> Selected passage

>>

/cloud-gap-filling-td

Training data generation for cloud gap imputation fine-tuning of Prithvi Geospatial Foundation Model

Primary LanguageJupyter Notebook

Multi-Temporal Cloud Gap Imputation With HLS Data Across CONUS

This repository contains the pipeline for the Multi-Temporal Cloud Gap Imputation With HLS Data Across CONUS training dataset. This dataset has been used as a fine-tuning task for the Prithvi Geospatial Foundation Model.

Deatils of the fine-tuning and comparison with baseline mode is presented in Seeing Through the Clouds: Cloud Gap Imputation with Prithvi Foundation Model. You can access the Prithvi model on Hugging Face, and read the pre-print paper on arXiv.

The dataset is hosted on Source Cooperative.


Introduction


This repo uses the NASA's STAC-API to query for HLS imagery given a set of image chip bboxes. The bboxes are generated across the CONUS using code provided in the repo. The bboxes are sampled using the USDA CDL data to ensure a diverse representation of land cover classes in the final dataset. Since the chips are defined based on CDL projection (EPSG:5070), each HLS tile is also projected to this CRS during data processing, and the final chips are all in EPSG:5070.

There are two parts in this repo:

  1. Generating chip bbox in GeoJSON format:
    • The notebook is located under bbox_generate/.

<<

> What the exercise asks
Reproduce the part of the cloud gap imputation repository text that begins at the words "Primary LanguageJupyter Notebook" and stops after the words "on Source Cooperative.". The material has nothing to do with this.

> Supplied information
>>

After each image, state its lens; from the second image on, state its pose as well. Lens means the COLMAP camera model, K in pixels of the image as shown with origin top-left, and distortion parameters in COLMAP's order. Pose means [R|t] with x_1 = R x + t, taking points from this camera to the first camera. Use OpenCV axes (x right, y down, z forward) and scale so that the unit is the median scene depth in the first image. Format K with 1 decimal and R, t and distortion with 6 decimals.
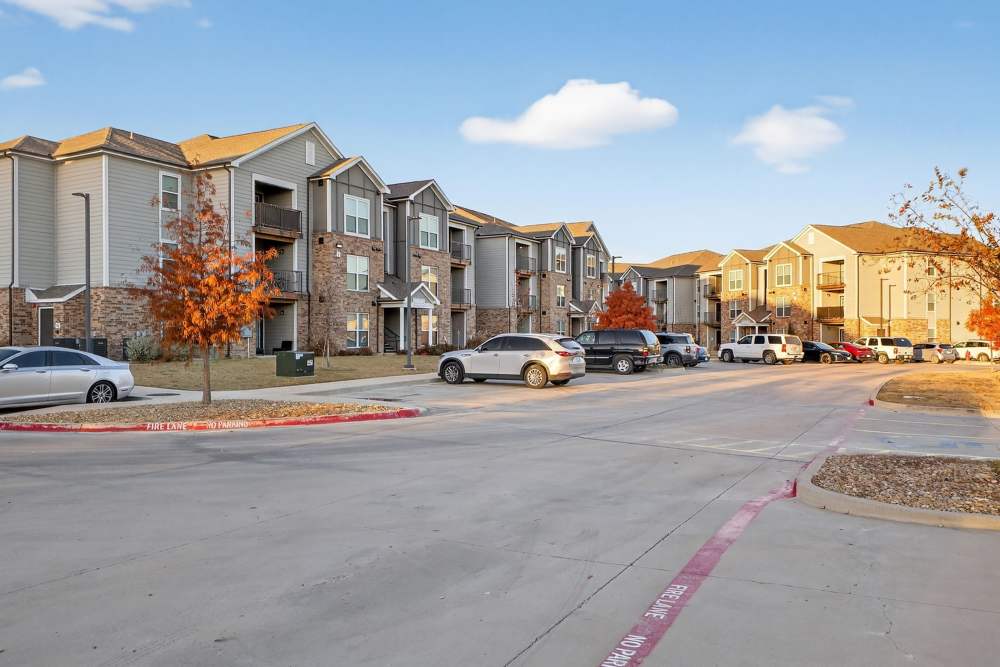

<<

> Task answer
Primary LanguageJupyter Notebook

Multi-Temporal Cloud Gap Imputation With HLS Data Across CONUS

This repository contains the pipeline for the Multi-Temporal Cloud Gap Imputation With HLS Data Across CONUS training dataset. This dataset has been used as a fine-tuning task for the Prithvi Geospatial Foundation Model.

Deatils of the fine-tuning and comparison with baseline mode is presented in Seeing Through the Clouds: Cloud Gap Imputation with Prithvi Foundation Model. You can access the Prithvi model on Hugging Face, and read the pre-print paper on arXiv.

The dataset is hosted on Source Cooperative.